Песок кончился, конец и бору; начинался подлесок из елочек, березок, дубняка. Подлеском дошли путники до старейшины молодых дубков. Это был великан! Покрытый толстой, потрескавшейся корой, словно разделенной на продольные панцирные пластины, стоял он, как в броне, не подвластный ни бурям, ни времени…
И у подножия дуба-богатыря увидели мальчики ручей – нет, скорее тихую заводь, покрытую не то широкими листьями, не то какими-то пятнами ржавого цвета. С одного края заводи светлел чистый круг воды, словно тут пробили прорубь.
Мальчики подбежали ближе, забыв про усталость: в чистом кругу на дне крутился воронками песок – так сильно, ключом, била здесь вода.
– Не пей сразу, – велел Елизар, – нутро застудишь. Надо сперва передохнуть, остыть.
Он скинул с плеча торбу с хлебом. Гриша последовал его примеру.
Отдохнув, мальчики сунули босые ноги в воду: куда там! Ноги сразу заломило от пронзительного холода, пуще, чем от льда, – и минуты не выдержишь.
Тогда они умыли потные лица. Еще немножко подождали: Елизар все не пускал Гришу пить.
Наконец наступило время отведать железной воды.
Гриша прильнул лицом к источнику, вытянул губы, глотнул. Вода не только была ледяная – у ней и вкус оказался особенный, непонятный, хотя как будто и знакомый. А, вспомнил! Такой вкус был у Гриши во рту, когда он помогал Августу Редалю строить коровник: он держал доски в руках, а гвозди наготове – во рту, – так всегда делали плотники, а ему хотелось походить на них… Вода была железная! Гриша не поверил себе, начал пить пригоршнями, из рук. От этого не так ломило зубы, но железный вкус на языке не пропал. Наоборот, стал сильней.
Напившись, Гриша спросил:
– Так это и есть Железный ручей?
Ему все еще не верилось…
– Не ручей, а железный ключ. Он самый!
– Значит, это ключ? А я говорил про ручей.
– Он самый и есть! А какой же тебе еще нужен? – воскликнул Елизар, будто ключ был его собственностью. – От этого ключа и ручей бежит, только незаметно. Видишь, на воде будто пятна колышутся? Это ржавчина от железа. Ключ ее разгоняет, а где вода потише течет, там ржавчина и колышется поверху…
Гриша молчал, разочарованный.
– Да ты что? – окончательно рассердился Елизар. – Опять не веришь?
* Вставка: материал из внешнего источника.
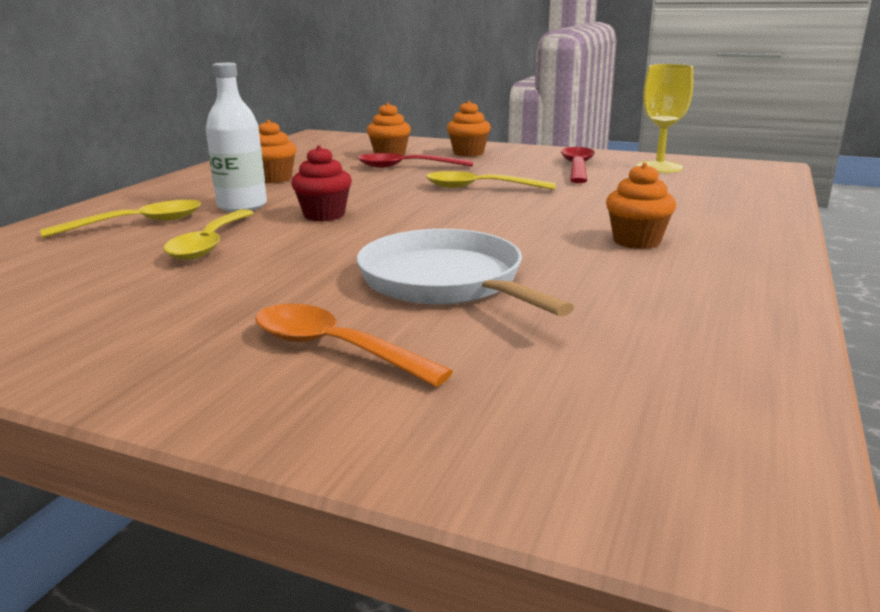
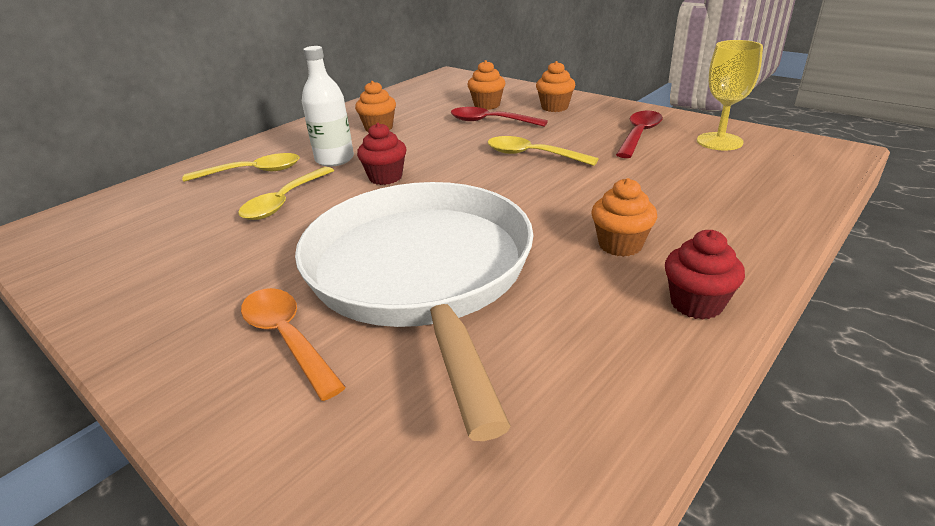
camera: 20 degrees right, 10 degrees up
white pan [357,229,574,316] -> white pan [295,182,533,441], size x1.68
none -> red cupcake [665,230,745,320]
Тут больницу хотели строить! Потом рассчитали: нельзя – далеко от железной дороги, выгоды нет. Теперь, говорят, скоро будут воду отсюда возить в бутылках, продавать в городе по десять копеек. По гривеннику! Это десяток яиц по нашим ценам.
Гришу такой поворот дела совсем расстроил.
– Давай поедим хлеба, что ли, – сказал он грустно.
Не нужен ему ручей, вода из которого будет продаваться по десять копеек.
Он хотел искать по свету волшебную воду, такую, чтоб всех людей сделала сальными и смелыми.
И вот – опять неудача.
Да нет, не в том дело. Просто прошла, видно, для него пора сказок.